:: Data provided

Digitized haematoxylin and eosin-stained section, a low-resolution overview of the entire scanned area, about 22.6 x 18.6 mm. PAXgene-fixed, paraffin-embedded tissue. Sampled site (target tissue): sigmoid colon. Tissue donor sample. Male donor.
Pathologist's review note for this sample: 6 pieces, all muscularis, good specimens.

::::
:: Data provided

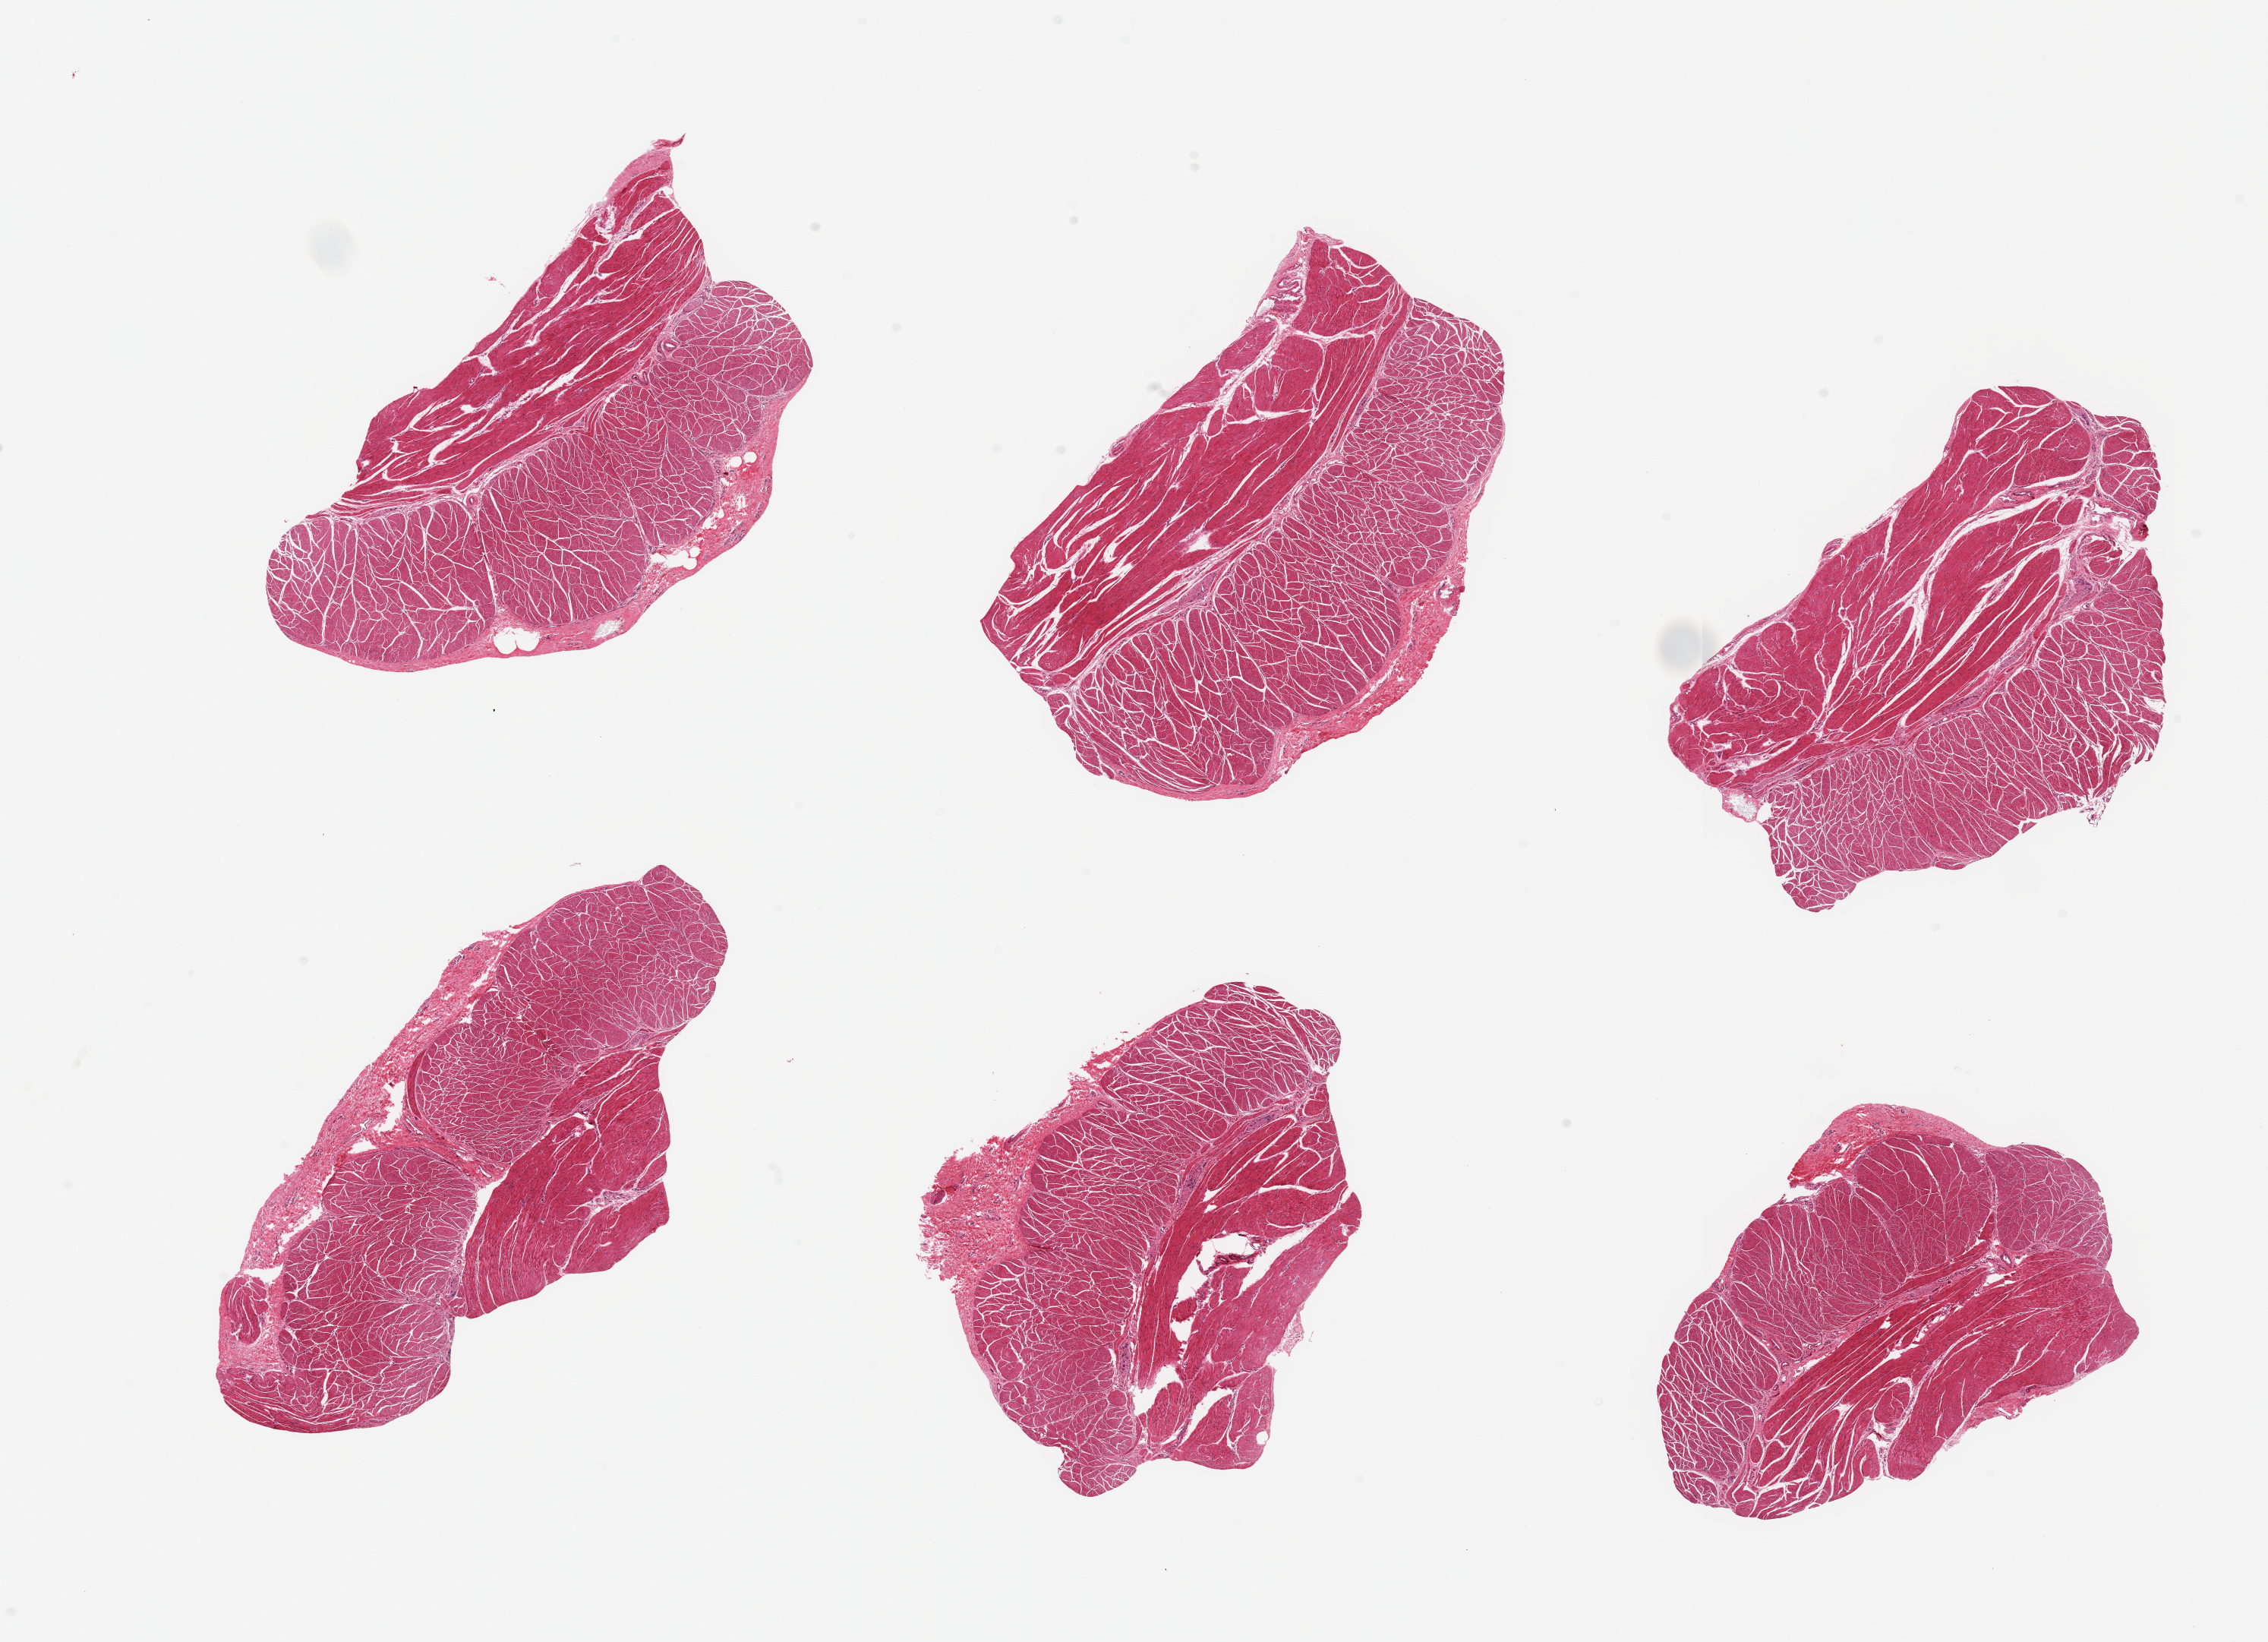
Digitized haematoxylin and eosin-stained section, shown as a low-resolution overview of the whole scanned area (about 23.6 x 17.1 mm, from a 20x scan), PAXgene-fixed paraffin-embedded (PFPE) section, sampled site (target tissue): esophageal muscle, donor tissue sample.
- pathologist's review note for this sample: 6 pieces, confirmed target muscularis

::::
:: Data provided

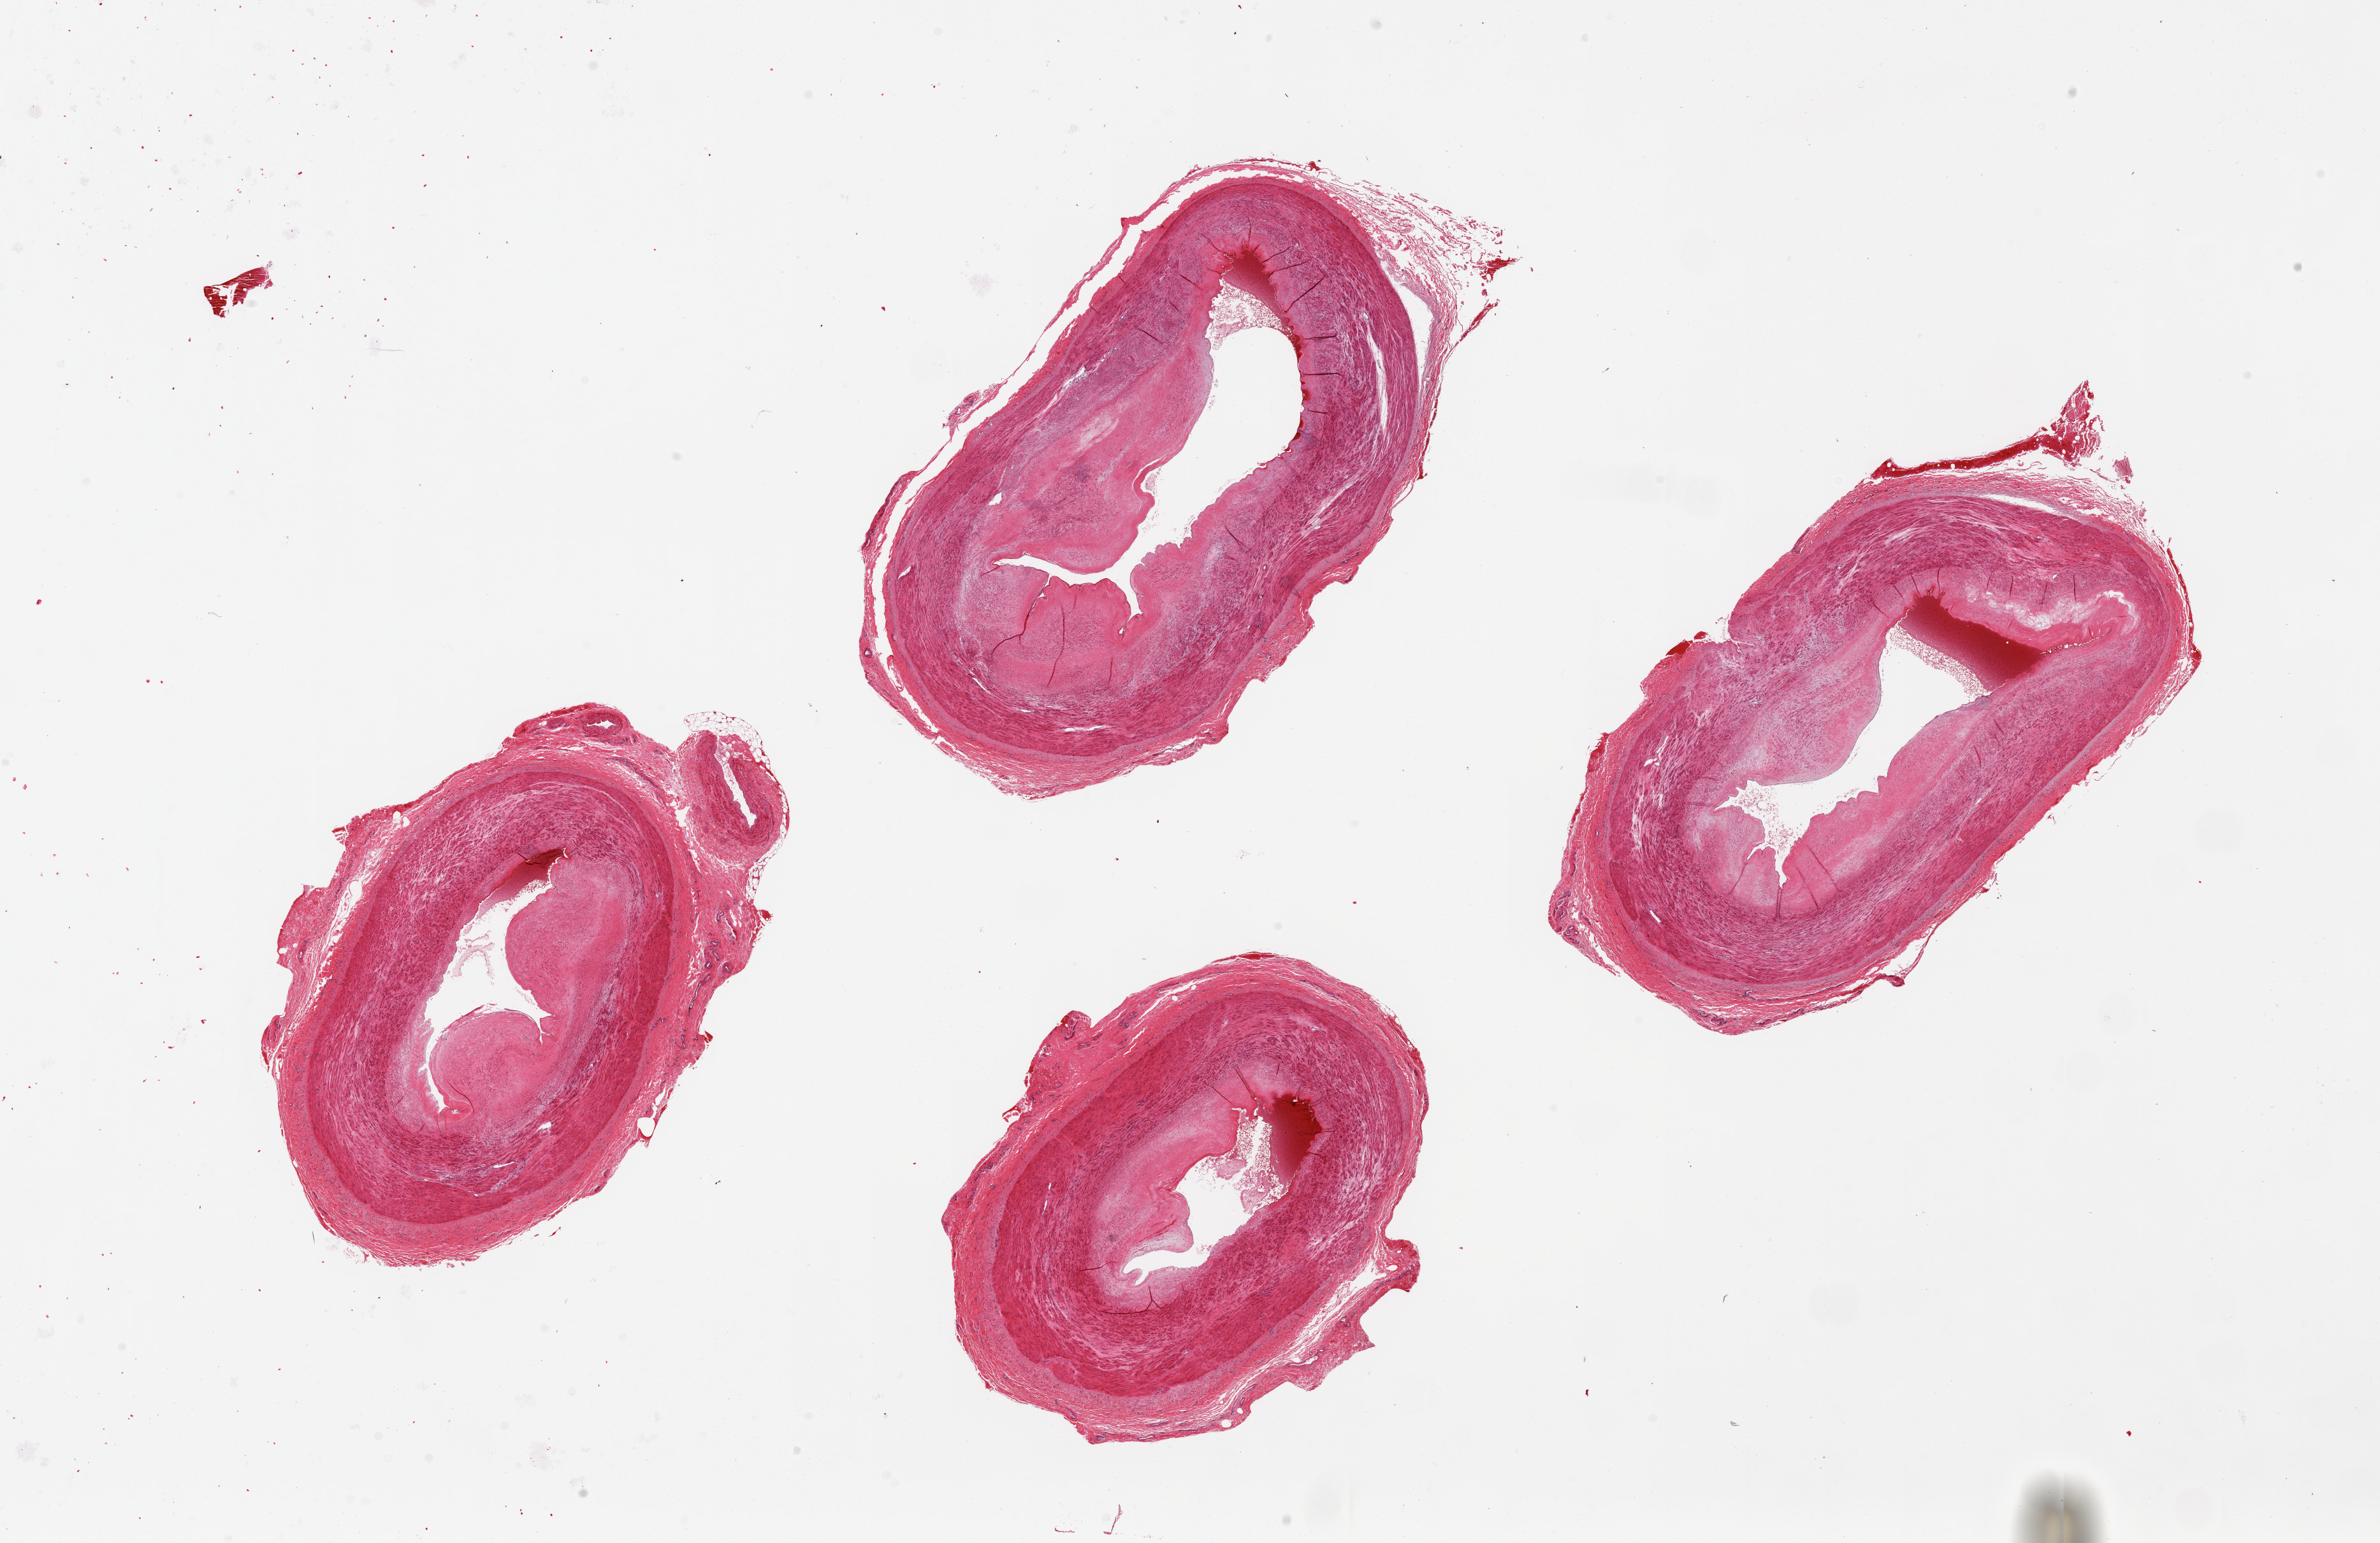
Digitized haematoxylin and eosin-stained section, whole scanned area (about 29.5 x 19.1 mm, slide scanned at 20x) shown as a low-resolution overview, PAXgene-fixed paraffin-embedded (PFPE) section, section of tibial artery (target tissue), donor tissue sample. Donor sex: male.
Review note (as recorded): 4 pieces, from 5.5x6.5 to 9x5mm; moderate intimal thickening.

::::

■ **Task instructions**
Go through the data above and return each line containing the string "this".

■ **Exercise output**
Pathologist's review note for this sample: 6 pieces, all muscularis, good specimens.
- pathologist's review note for this sample: 6 pieces, confirmed target muscularis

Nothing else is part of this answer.